─── RECORDS FOR THE TASK

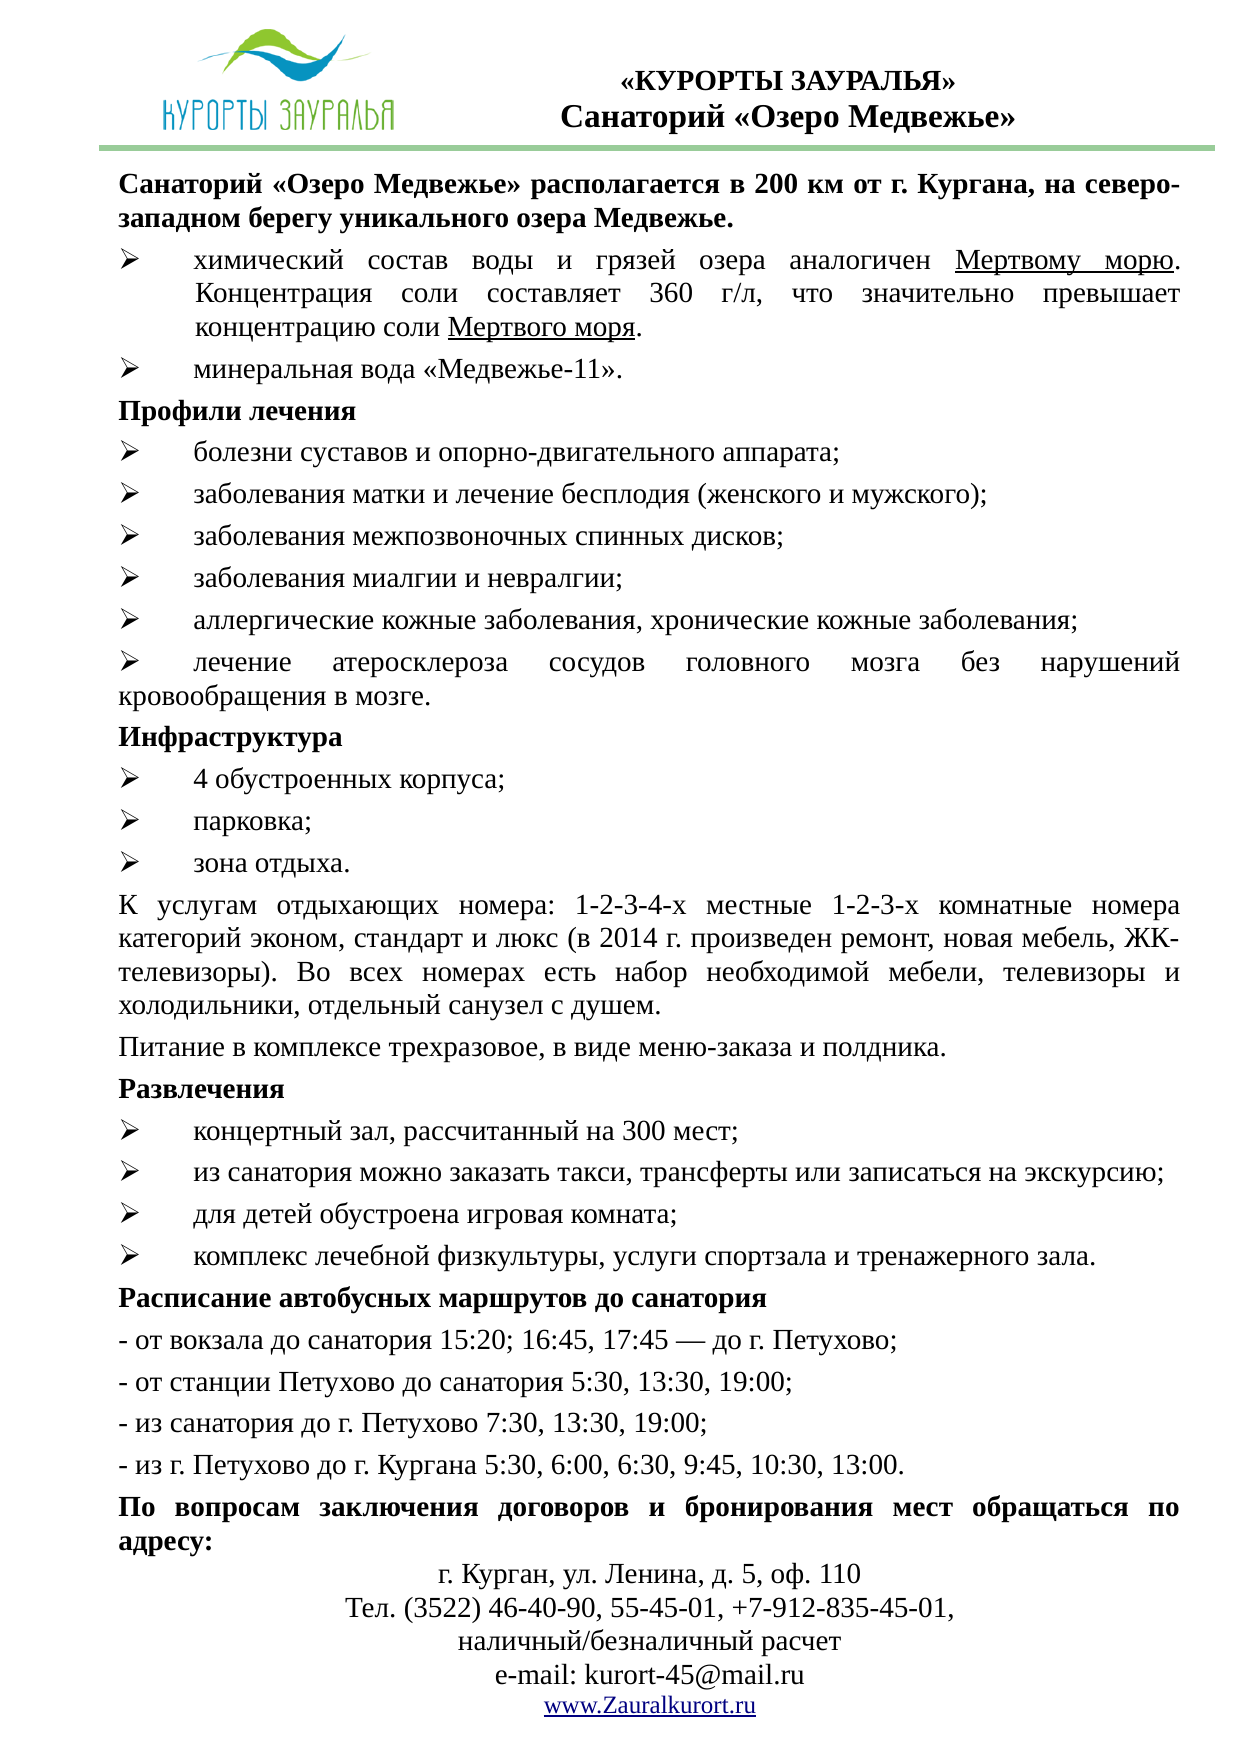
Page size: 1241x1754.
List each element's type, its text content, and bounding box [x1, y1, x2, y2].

list минеральная вода «Медвежье-11». [118, 351, 1181, 384]
text e-mail: kurort-45@mail.ru [118, 1657, 1181, 1690]
list Инфраструктура [118, 719, 1181, 753]
picture [210, 102, 216, 128]
text Тел. (3522) 46-40-90, 55-45-01, +7-912-835-45-01, [118, 1590, 1181, 1623]
list из санатория можно заказать такси, трансферты или записаться на экскурсию; [118, 1154, 1181, 1188]
list аллергические кожные заболевания, хронические кожные заболевания; [118, 602, 1181, 636]
list заболевания матки и лечение бесплодия (женского и мужского); [118, 476, 1181, 510]
list - из санатория до г. Петухово 7:30, 13:30, 19:00; [118, 1406, 1181, 1439]
list комплекс лечебной физкультуры, услуги спортзала и тренажерного зала. [118, 1238, 1181, 1272]
picture [161, 29, 395, 130]
list Развлечения [118, 1071, 1181, 1104]
list лечение атеросклероза сосудов головного мозга без нарушений кровообращения в мозге. [118, 644, 1181, 711]
list - от вокзала до санатория 15:20; 16:45, 17:45 — до г. Петухово; [118, 1322, 1181, 1356]
list заболевания межпозвоночных спинных дисков; [118, 518, 1181, 552]
text Профили лечения [118, 393, 1181, 426]
list концертный зал, рассчитанный на 300 мест; [118, 1113, 1181, 1146]
list парковка; [118, 803, 1181, 837]
text По вопросам заключения договоров и бронирования мест обращаться по адресу: [118, 1489, 1181, 1556]
list Расписание автобусных маршрутов до санатория [118, 1280, 1181, 1314]
list К услугам отдыхающих номера: 1-2-3-4-х местные 1-2-3-х комнатные номера категорий эконом, стандарт и люкс (в 2014 г. произведен ремонт, новая мебель, ЖК-телевизоры). Во всех номерах есть набор необходимой мебели, телевизоры и холодильники, отдельный санузел с душем. [118, 887, 1181, 1021]
picture [167, 115, 172, 130]
text наличный/безналичный расчет [118, 1623, 1181, 1657]
list - от станции Петухово до санатория 5:30, 13:30, 19:00; [118, 1364, 1181, 1397]
list заболевания миалгии и невралгии; [118, 560, 1181, 594]
list для детей обустроена игровая комната; [118, 1196, 1181, 1230]
text [118, 63, 161, 97]
list болезни суставов и опорно-двигательного аппарата; [118, 434, 1181, 468]
text Санаторий «Озеро Медвежье» [118, 97, 1181, 135]
list химический состав воды и грязей озера аналогичен Мертвому морю. Концентрация соли составляет 360 г/л, что значительно превышает концентрацию соли Мертвого моря. [118, 242, 1181, 343]
text г. Курган, ул. Ленина, д. 5, оф. 110 [118, 1556, 1181, 1590]
text «КУРОРТЫ ЗАУРАЛЬЯ» [395, 63, 1181, 97]
list зона отдыха. [118, 845, 1181, 878]
list - из г. Петухово до г. Кургана 5:30, 6:00, 6:30, 9:45, 10:30, 13:00. [118, 1447, 1181, 1481]
list Питание в комплексе трехразовое, в виде меню-заказа и полдника. [118, 1029, 1181, 1063]
list 4 обустроенных корпуса; [118, 761, 1181, 795]
text www.Zauralkurort.ru [118, 1690, 1181, 1719]
text Санаторий «Озеро Медвежье» располагается в 200 км от г. Кургана, на северо-западном берегу уникального озера Медвежье. [118, 167, 1181, 234]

──────

BRIEF: Update the rows above by replacing "bounding box" with "bounding rectangle" and leaving everything else unchanged. Leave the pictures out of your answer.

RESULT BELOW:
Page size: 1241x1754.
List each element's type, its text content, and bounding rectangle [x1, y1, x2, y2].

list минеральная вода «Медвежье-11». [118, 351, 1181, 384]
text e-mail: kurort-45@mail.ru [118, 1657, 1181, 1690]
list Инфраструктура [118, 719, 1181, 753]
picture [210, 102, 216, 128]
text Тел. (3522) 46-40-90, 55-45-01, +7-912-835-45-01, [118, 1590, 1181, 1623]
list из санатория можно заказать такси, трансферты или записаться на экскурсию; [118, 1154, 1181, 1188]
list аллергические кожные заболевания, хронические кожные заболевания; [118, 602, 1181, 636]
list заболевания матки и лечение бесплодия (женского и мужского); [118, 476, 1181, 510]
list - из санатория до г. Петухово 7:30, 13:30, 19:00; [118, 1406, 1181, 1439]
list комплекс лечебной физкультуры, услуги спортзала и тренажерного зала. [118, 1238, 1181, 1272]
picture [161, 29, 395, 130]
list Развлечения [118, 1071, 1181, 1104]
list лечение атеросклероза сосудов головного мозга без нарушений кровообращения в мозге. [118, 644, 1181, 711]
list - от вокзала до санатория 15:20; 16:45, 17:45 — до г. Петухово; [118, 1322, 1181, 1356]
list заболевания межпозвоночных спинных дисков; [118, 518, 1181, 552]
text Профили лечения [118, 393, 1181, 426]
list концертный зал, рассчитанный на 300 мест; [118, 1113, 1181, 1146]
list парковка; [118, 803, 1181, 837]
text По вопросам заключения договоров и бронирования мест обращаться по адресу: [118, 1489, 1181, 1556]
list Расписание автобусных маршрутов до санатория [118, 1280, 1181, 1314]
list К услугам отдыхающих номера: 1-2-3-4-х местные 1-2-3-х комнатные номера категорий эконом, стандарт и люкс (в 2014 г. произведен ремонт, новая мебель, ЖК-телевизоры). Во всех номерах есть набор необходимой мебели, телевизоры и холодильники, отдельный санузел с душем. [118, 887, 1181, 1021]
picture [167, 115, 172, 130]
text наличный/безналичный расчет [118, 1623, 1181, 1657]
list - от станции Петухово до санатория 5:30, 13:30, 19:00; [118, 1364, 1181, 1397]
list заболевания миалгии и невралгии; [118, 560, 1181, 594]
list для детей обустроена игровая комната; [118, 1196, 1181, 1230]
text [118, 63, 161, 97]
list болезни суставов и опорно-двигательного аппарата; [118, 434, 1181, 468]
text Санаторий «Озеро Медвежье» [118, 97, 1181, 135]
list химический состав воды и грязей озера аналогичен Мертвому морю. Концентрация соли составляет 360 г/л, что значительно превышает концентрацию соли Мертвого моря. [118, 242, 1181, 343]
text г. Курган, ул. Ленина, д. 5, оф. 110 [118, 1556, 1181, 1590]
text «КУРОРТЫ ЗАУРАЛЬЯ» [395, 63, 1181, 97]
list зона отдыха. [118, 845, 1181, 878]
list - из г. Петухово до г. Кургана 5:30, 6:00, 6:30, 9:45, 10:30, 13:00. [118, 1447, 1181, 1481]
list Питание в комплексе трехразовое, в виде меню-заказа и полдника. [118, 1029, 1181, 1063]
list 4 обустроенных корпуса; [118, 761, 1181, 795]
text www.Zauralkurort.ru [118, 1690, 1181, 1719]
text Санаторий «Озеро Медвежье» располагается в 200 км от г. Кургана, на северо-западном берегу уникального озера Медвежье. [118, 167, 1181, 234]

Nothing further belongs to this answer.